ENTREVISTA

‘O que eles vão fazer de novo?’: Simões questiona propostas de adversários em Minas

Candidato à reeleição concedeu entrevista exclusiva ao Hoje em Dia na sexta-feira (28)

Bernardo Haddad e Gabriela de Castro*
portal@hojeemdia.com.br
Publicado em 31/08/2026 às 19:21.Atualizado em 31/08/2026 às 19:22.
 (Guilherme Bergamini/ALMG)
(Guilherme Bergamini/ALMG)

O governador de Minas, Mateus Simões (PSD), questionou as propostas apresentadas por adversários na disputa pelo Governo do Estado, afirmando que parte das ideias defendidas pelos rivais já está em execução pela atual gestão. O candidato à reeleição se apresentou ao eleitor como opção de continuidade ao trabalho de Romeu Zema (Novo), mas com "novas prioridades".

Ao citar os candidatos de centro-direita, Simões afirmou que não há novidade. “As propostas, tanto do senador Cleitinho (Republicanos) quanto de Flávio Roscoe (PL), são basicamente o que a gente já fez no Governo.

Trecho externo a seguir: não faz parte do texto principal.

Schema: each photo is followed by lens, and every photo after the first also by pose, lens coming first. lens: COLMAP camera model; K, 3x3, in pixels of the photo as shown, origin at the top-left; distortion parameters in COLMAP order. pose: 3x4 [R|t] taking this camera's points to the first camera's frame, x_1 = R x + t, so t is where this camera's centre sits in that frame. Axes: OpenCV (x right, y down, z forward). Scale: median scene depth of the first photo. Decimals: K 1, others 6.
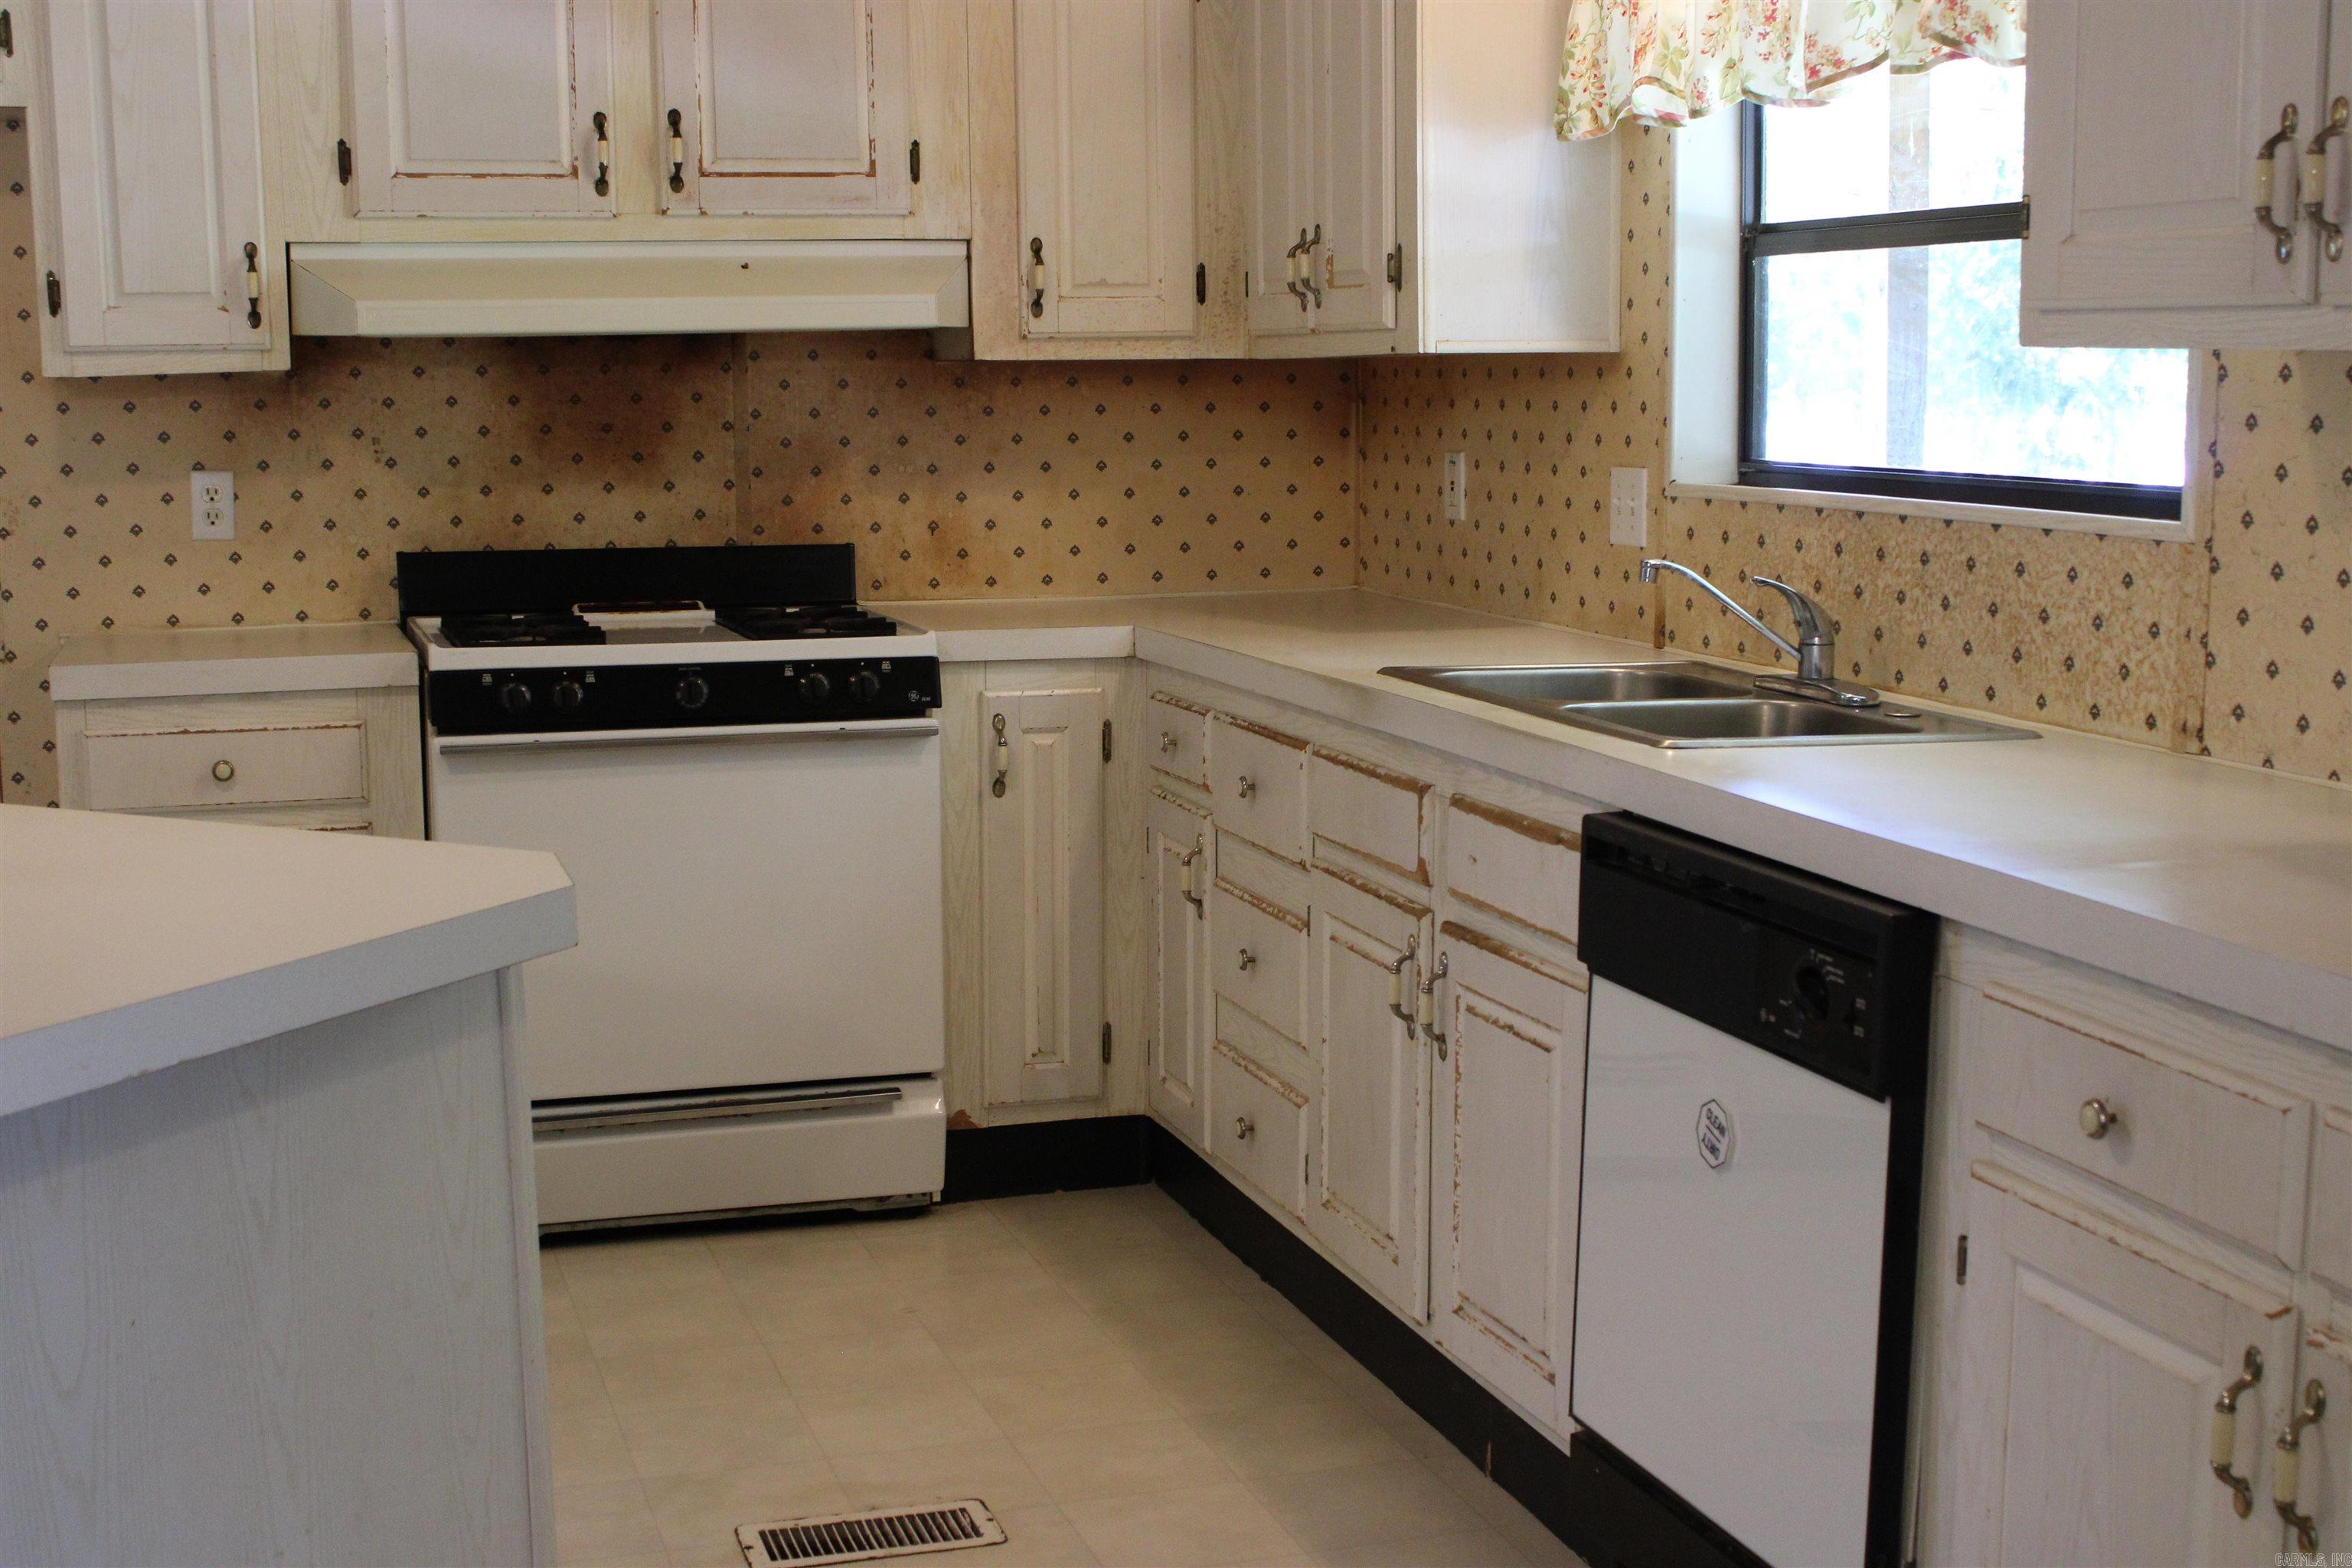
lens RADIAL K [[2926.6, 0, 1183.9], [0, 2926.6, 823.6], [0, 0, 1]] dist [-0.030118, 0.024668]
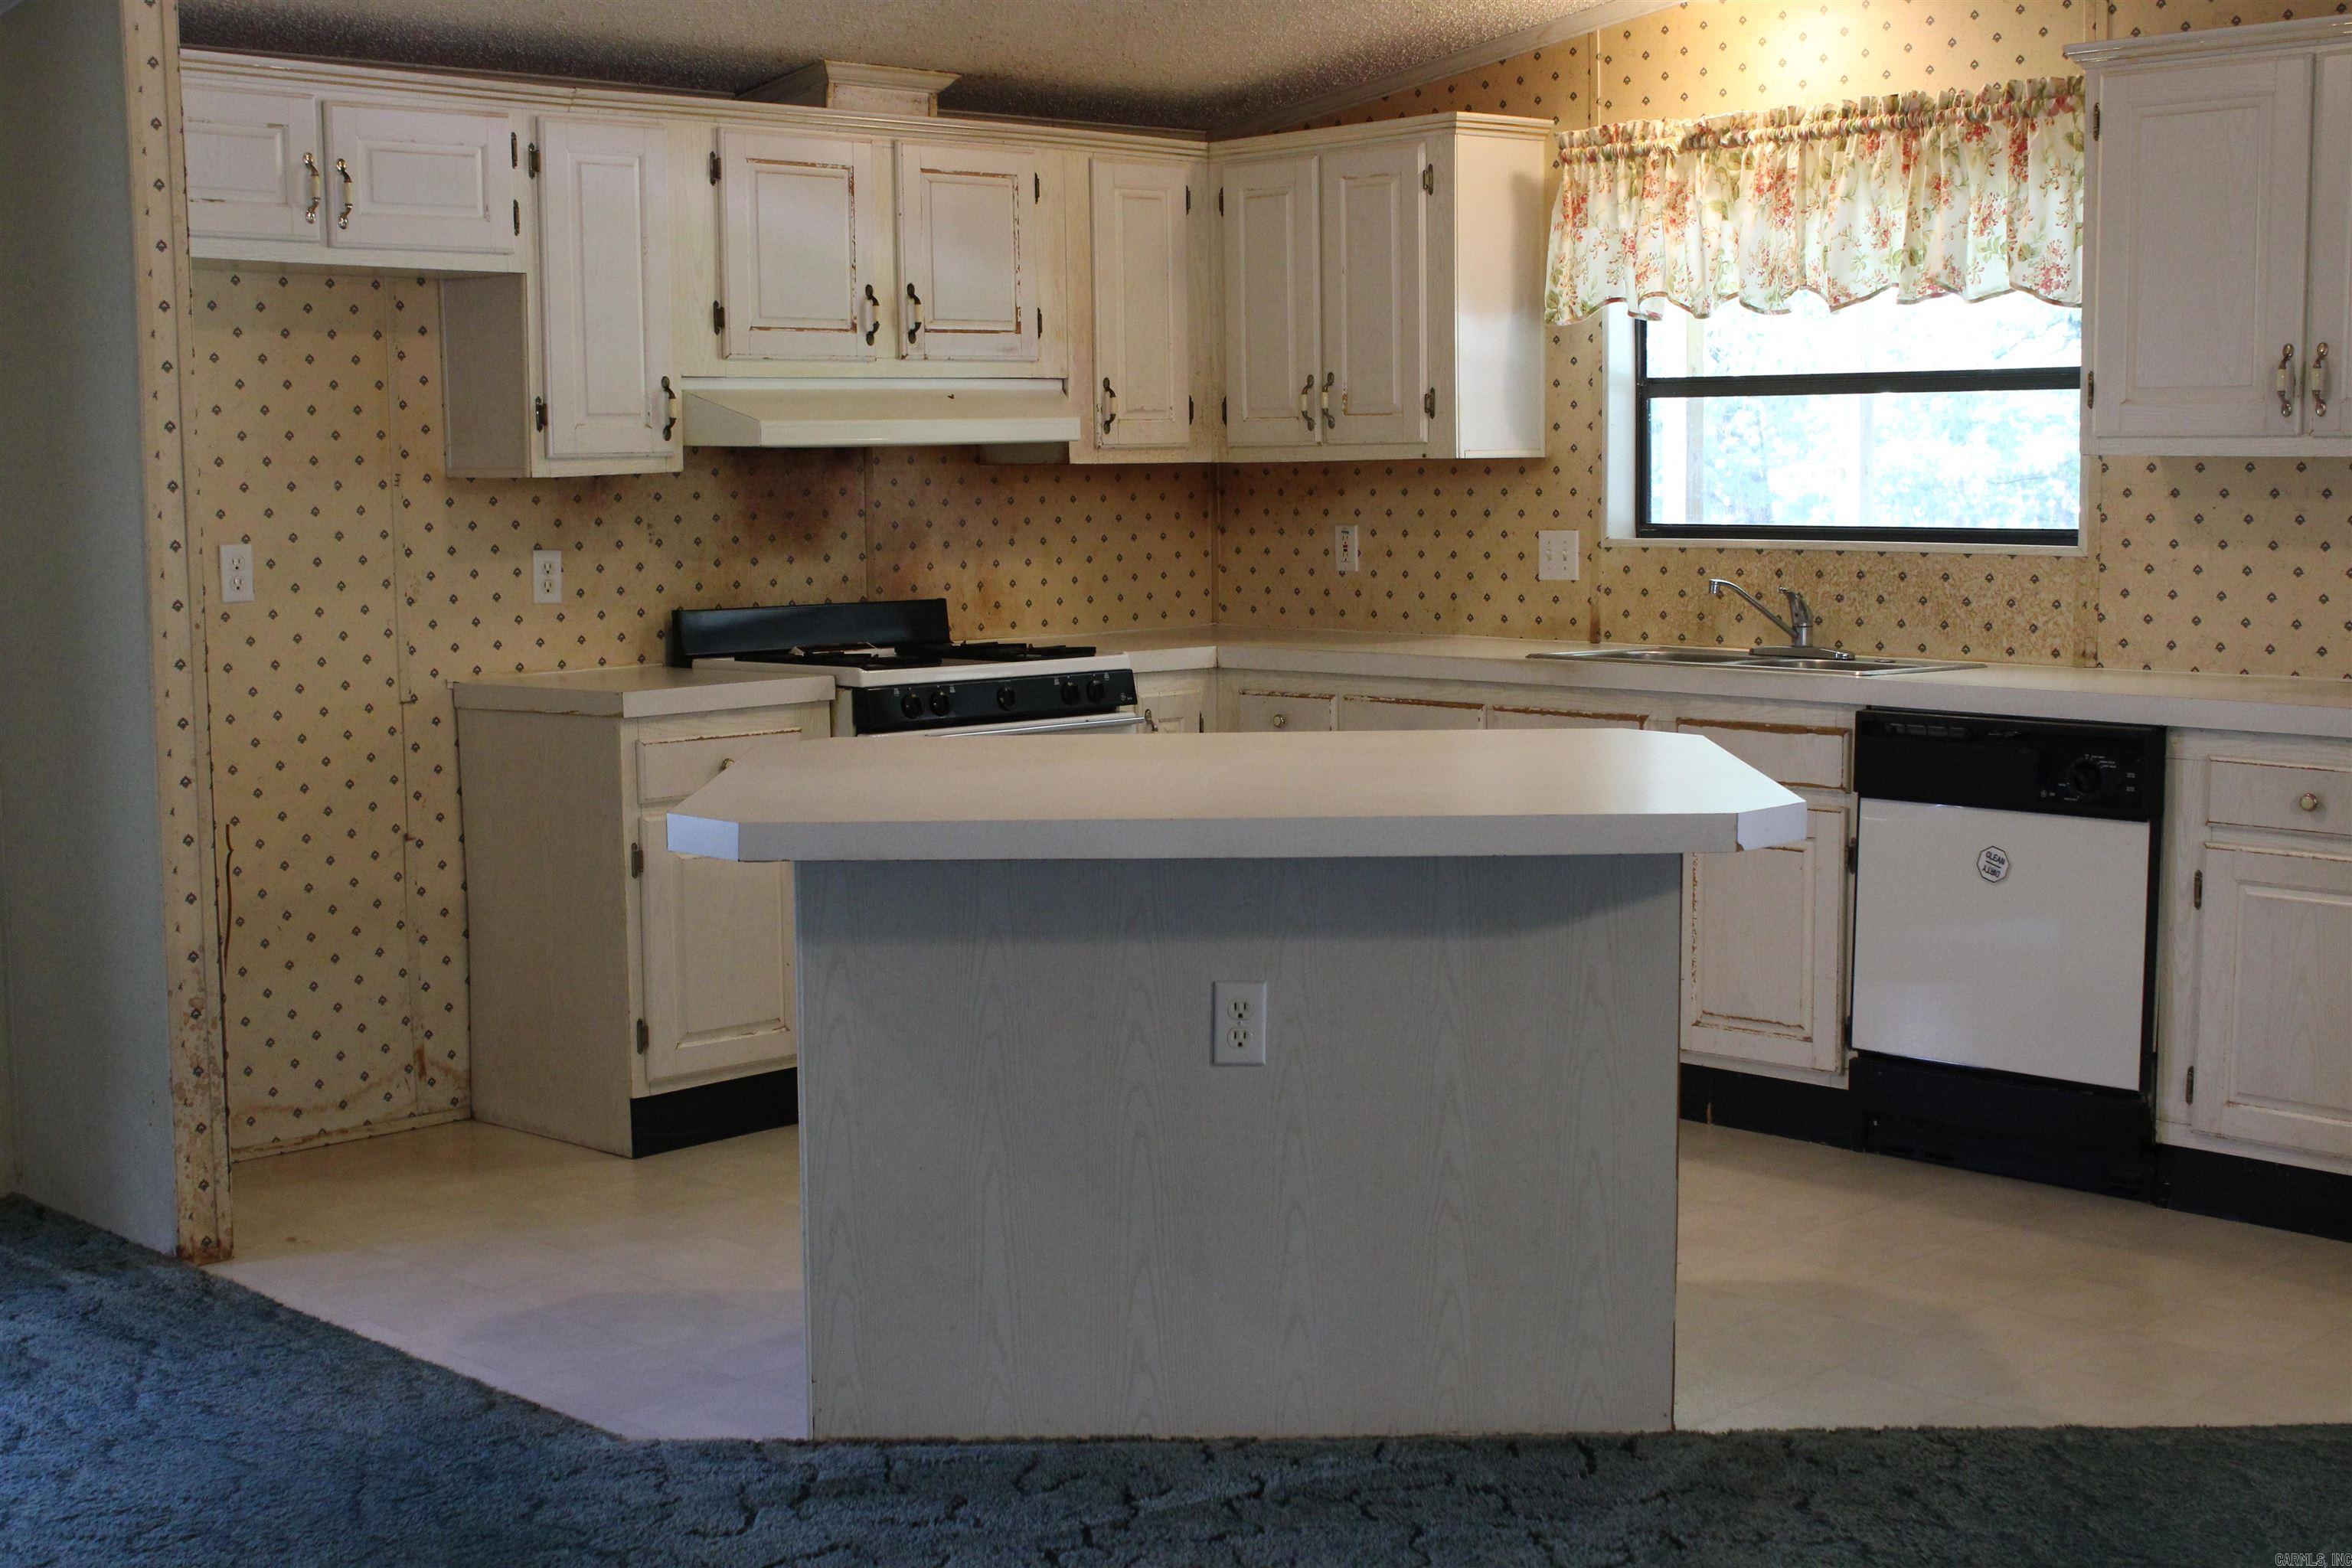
lens RADIAL K [[2926.6, 0, 1183.9], [0, 2926.6, 823.6], [0, 0, 1]] dist [-0.030118, 0.024668]
pose [[0.887635, -0.058782, 0.456781, -0.710201], [0.074810, 0.997052, -0.017066, 0.044377], [-0.454431, 0.049320, 0.889416, -0.281455]]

Esses dois, por exemplo, defendem que tem que ter ensino profissionalizante. Nós passamos de 40 mil vagas para 250 mil vagas. Isso não é novidade. O que eles vão fazer de novo?”, questionou Simões, em entrevista ao Hoje em Dia

O governador também citou propostas relacionadas à saúde como exemplo de ações que, segundo ele, já fazem parte da gestão atual. O candidato afirmou que Minas avançou na descentralização de serviços.

“Nós construímos 400 Unidades Básicas de Saúde (UBS). Nós estamos abrindo cinco hospitais regionais, nós descentralizamos a hemodiálise, descentralizamos a oncologia. Isso já está sendo feito”.

Ao explicar qual seria sua principal diferença em relação aos concorrentes, Simões apontou a discussão sobre a renda da população. Ele afirmou que pretende colocar o aumento da renda média dos mineiros no centro de seu projeto para um eventual segundo mandato.

“Eu sou o único candidato discutindo renda em Minas, porque os outros ainda estão discutindo coisas que a gente já fez”.

Críticas também à esquerda

Simões também diferenciou seu projeto de governo das candidaturas da esquerda. Sem citar nominalmente os concorrentes, ele agrupou PT, PDT e MDB, afirmando que as legendas representariam uma volta às políticas adotadas anteriormente em Minas.

“O mineiro lembra o que era a vida dele quando foi governado pela esquerda há oito anos atrás. Nós temos três candidatos que representam esse atraso. O consórcio do atraso formado pelas candidaturas do PT, do PDT e do MDB, que propõe exatamente os erros que já foram cometidos no passado”, disse.

Estratégia para a campanha 

A avaliação sobre os adversários ocorre em um momento de busca por crescimento eleitoral. Na pesquisa Quaest divulgada no último dia 25, Simões aparece com 7% das intenções de voto, atrás de Cleitinho Azevedo (Republicanos), Patrus Ananias (PT) e Alexandre Kalil (PDT). O candidato espera uma mudança no cenário com a propaganda eleitoral no rádio e na televisão, iniciada em 28 de agosto. 

“A minha coligação é a maior, eu tenho o maior tempo de TV disponível. Eu tenho quase metade dos deputados estaduais trabalhando dentro da minha campanha, pouco menos da metade dos federais, mais de 600 prefeitos alinhados conosco”, afirmou.

Simões disse acreditar que o aumento da exposição durante a campanha deverá alterar a posição nas pesquisas. 

Atual governador do Estado, Simões foi eleito vice-governador em 2022 e assumiu o cargo em março deste ano, com a saída de Romeu Zema (Novo). Com passagem pela Secretaria Geral do Estado, ele é advogado, professor e produtor rural.